Awareness of the prevalence of these acts provides some kindling, and that's intensifying far beyond the Weinstein stories that are stretching from Hollywood to London.

The #MeToo effort is giving average Janes, Julias, Jing-lis and Jahans voice and conversation where both had been absent. Women talking to each other, shedding the embarrassment and shame these encounters spawn and finding strength in one another’s stories, serve as a necessary gambit. But the discussions, like the solutions, cannot be one-sided, or single-gender. Men need to actively help incinerate the attitudes that give rise to these unhealthy and dehumanizing experiences, generation after generation.
  

Failing to do so serves to ignore the unnecessary plight of more than half of our population – daughters, sisters, cousins, aunts and mothers alike. Settling back into our familiar constructs would continue constricting and crippling the full humanity of legions of boys, wriggling into manhood under the false assumption that the option to lord over the opposite sex is not only viable, but somehow ordained. Worse, it would ossify further the belief that this entitlement can be exercised whenever things are economically sour for men. There are no grounds to accept that men have no stake in this evolving conversation; some of them, also, bear the pain of unwanted sexual advances and assaults. But it shouldn't have to happen to you in order to recognize the evils that can and do emerge from unchecked, boorish behavior. And mansplaining has no place or currency.
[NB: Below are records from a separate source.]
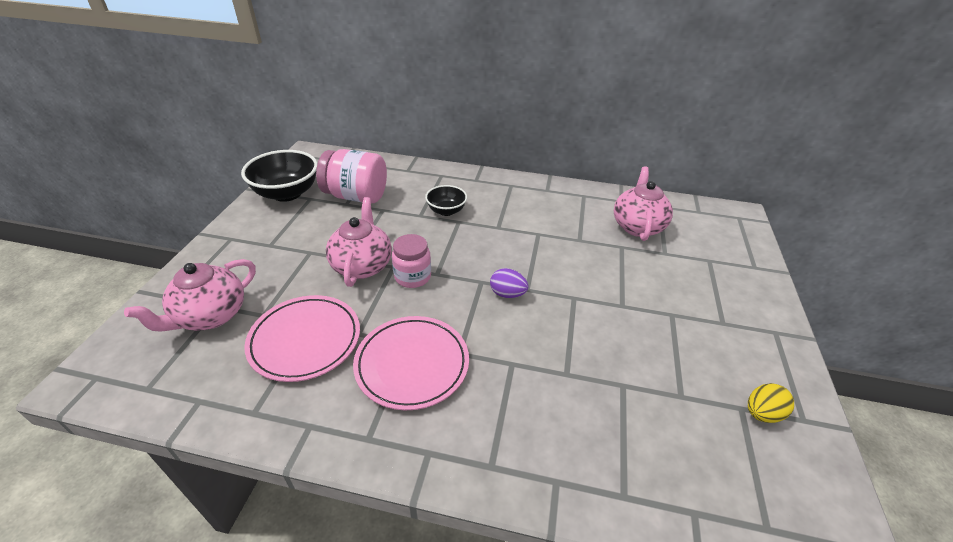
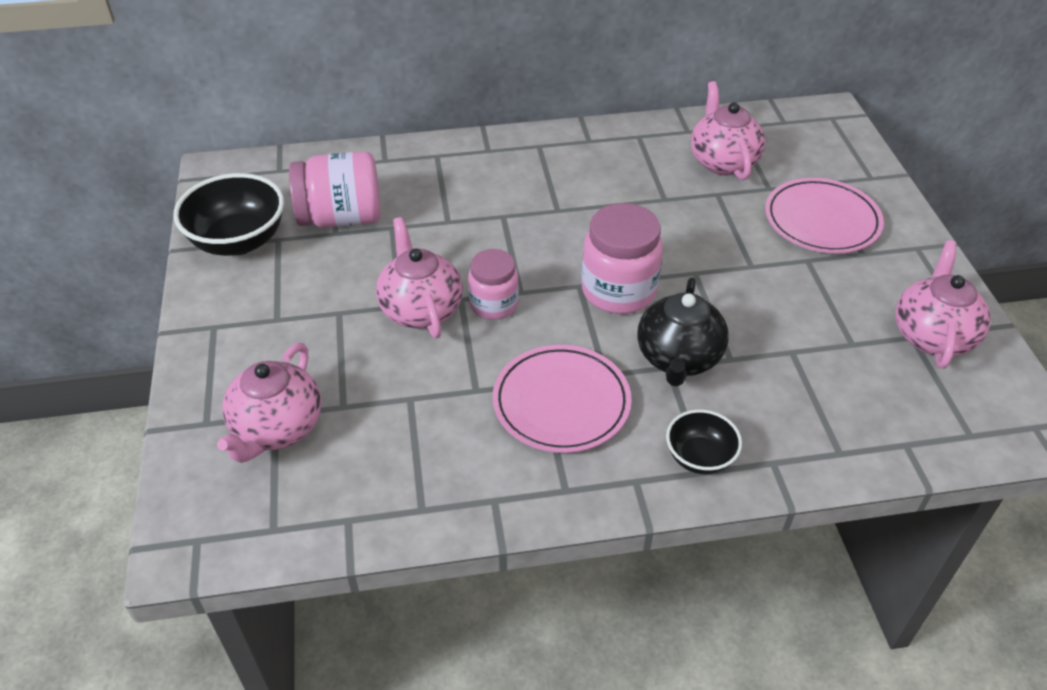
camera: 20 degrees left, 5 degrees up
pink plate [244,295,360,382] -> pink plate moved to [765,178,884,253]
black bowl [425,185,467,216] -> black bowl moved to [666,409,742,474]
purple egg [490,268,529,298] -> pink jar [581,203,663,314]
yellow egg [748,383,794,423] -> pink teapot [895,240,991,369]
none -> black teapot [637,277,729,387]

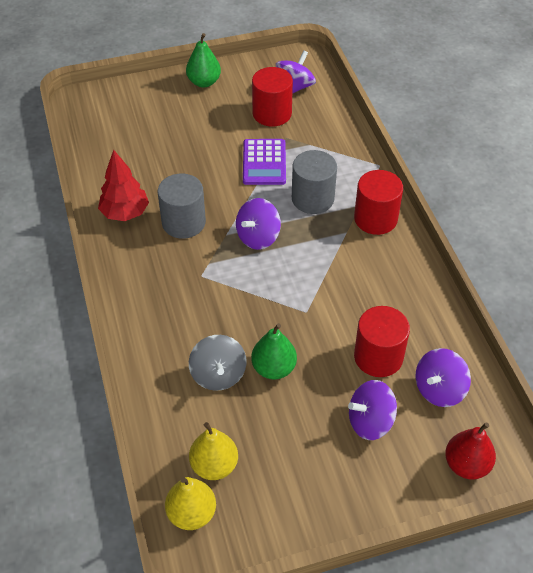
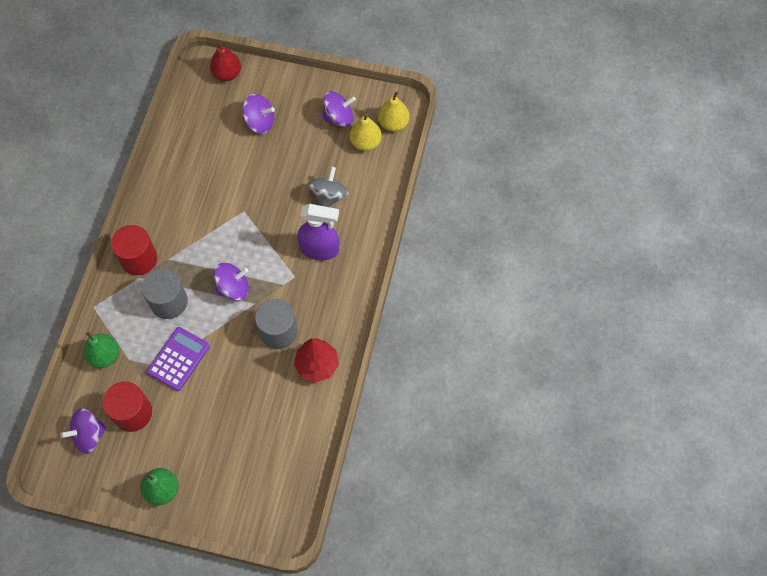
camera: 150 degrees left, 15 degrees up
green pear [251,323,297,379] -> green pear moved to [83,332,119,368]
red cylinder [354,306,410,377] -> none
purple spinning top [416,348,471,407] -> purple spinning top moved to [322,91,356,127]
none -> purple spray bottle [297,204,339,260]

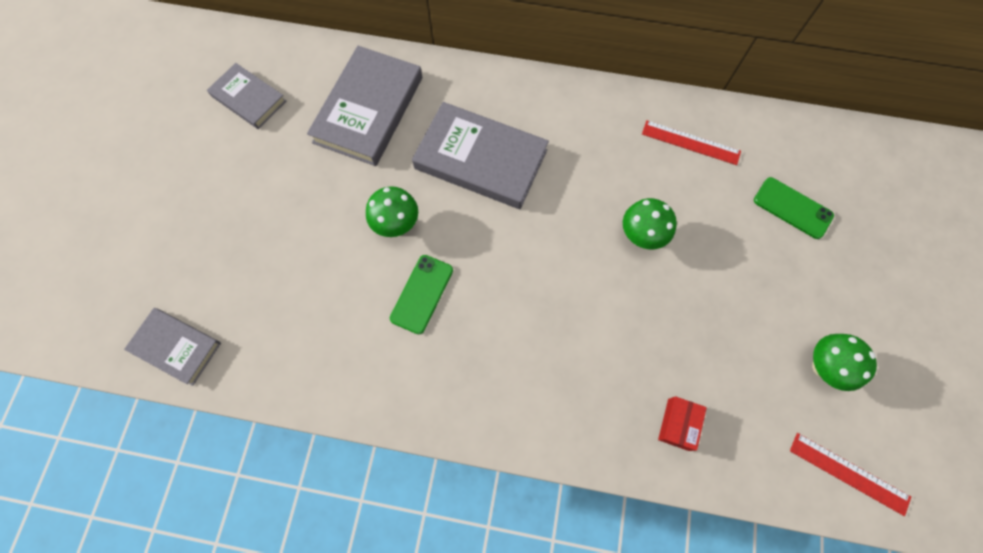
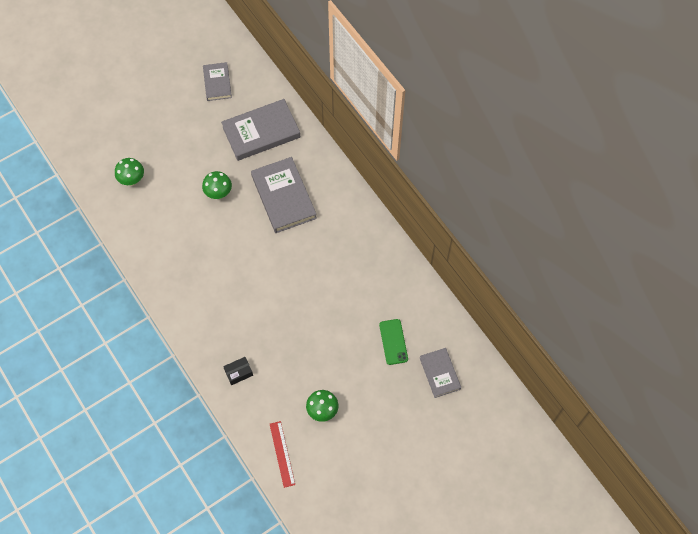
camera: 45 degrees right, 5 degrees down
grey book [124,308,221,386] -> grey book moved to [420,348,461,398]
green phone [390,255,453,334] -> none
green mushroom [623,198,677,249] -> green mushroom moved to [115,158,144,186]
red ruler [642,120,741,165] -> none
red box [658,396,707,451] -> black box [223,357,253,385]

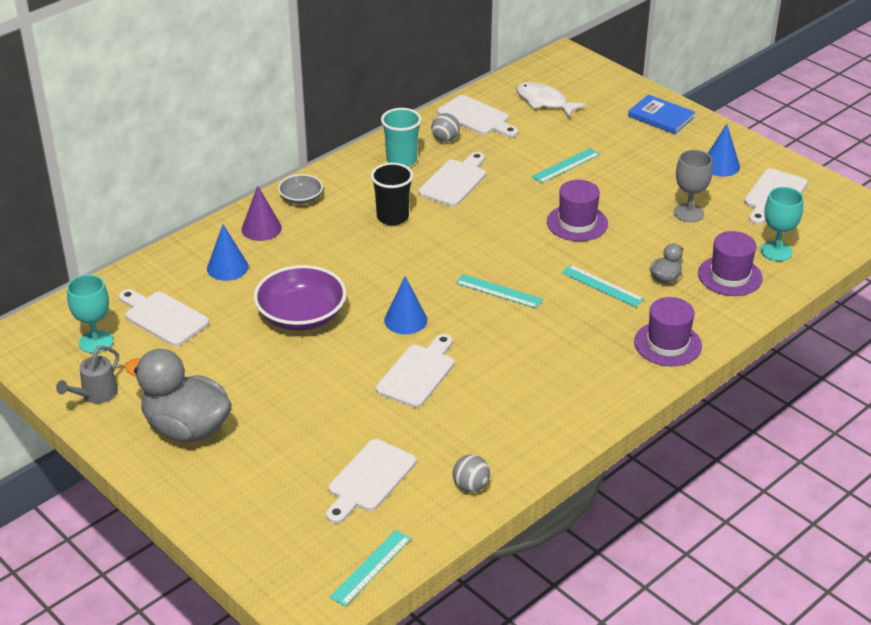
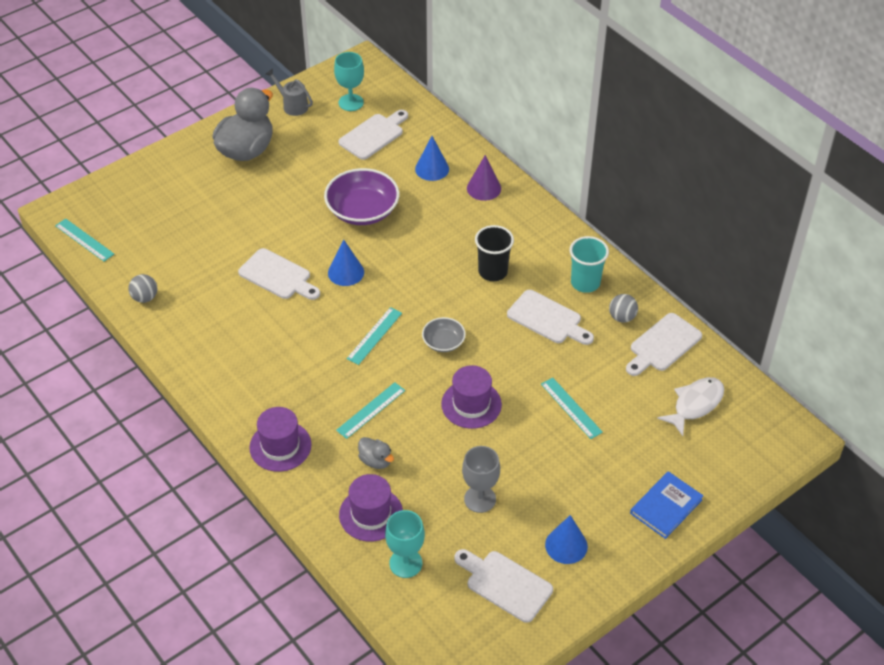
camera: 95 degrees right, 10 degrees up
grey bowl [278,174,323,204] -> grey bowl moved to [422,317,466,352]
white cutting board [326,439,416,524] -> none

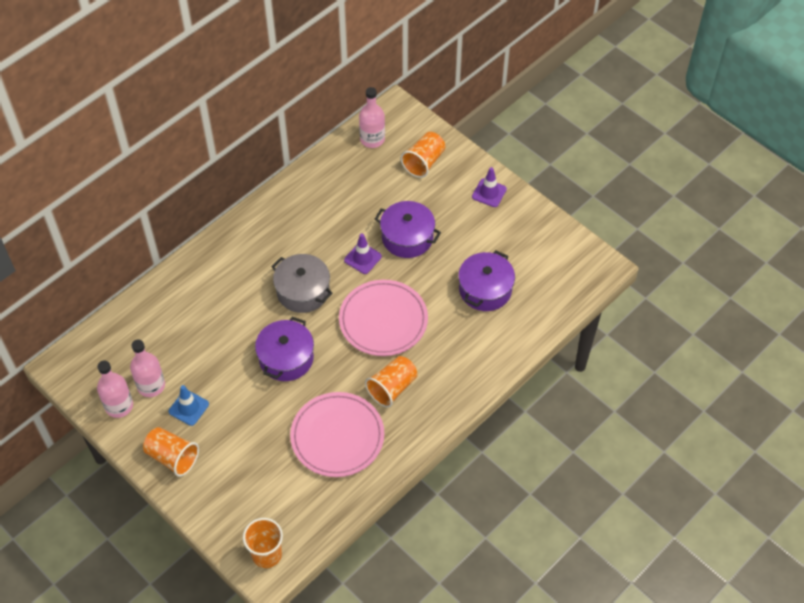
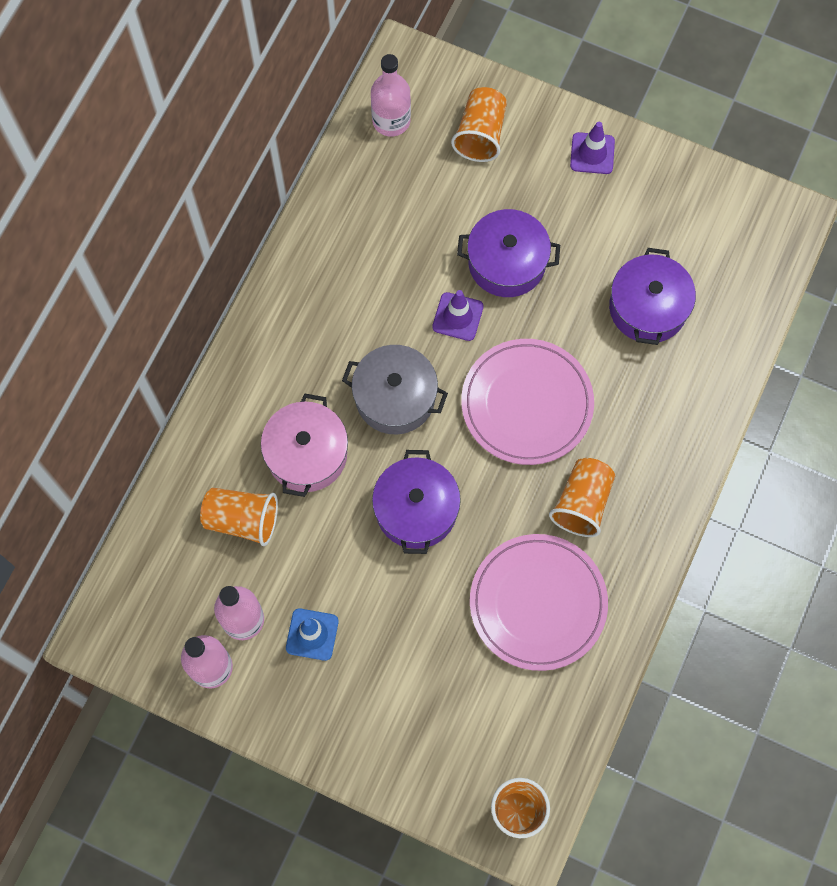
camera: 20 degrees left, 15 degrees up
orange cup [143,427,199,477] -> orange cup moved to [200,488,278,546]
none -> pink pot [261,394,348,497]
Simply dismissing the stark reality of having to navigate debauched circumstances or feigning ignorance in light of this multitude of revelations neither engenders strength nor enshrines masculinity. Active listening, concerted empathy and a commitment to action, will.

Tarantino's quote unlocked that which had been churning in the background since this scandal erupted, an admission that hints at Martin Niemöller’s cautionary poem, a haunting epitaph for any conscience. Because there is enough known to do more, and for sure we know second-class citizenry for girls and women deserves no glow of nostalgia, or oxygen of the present.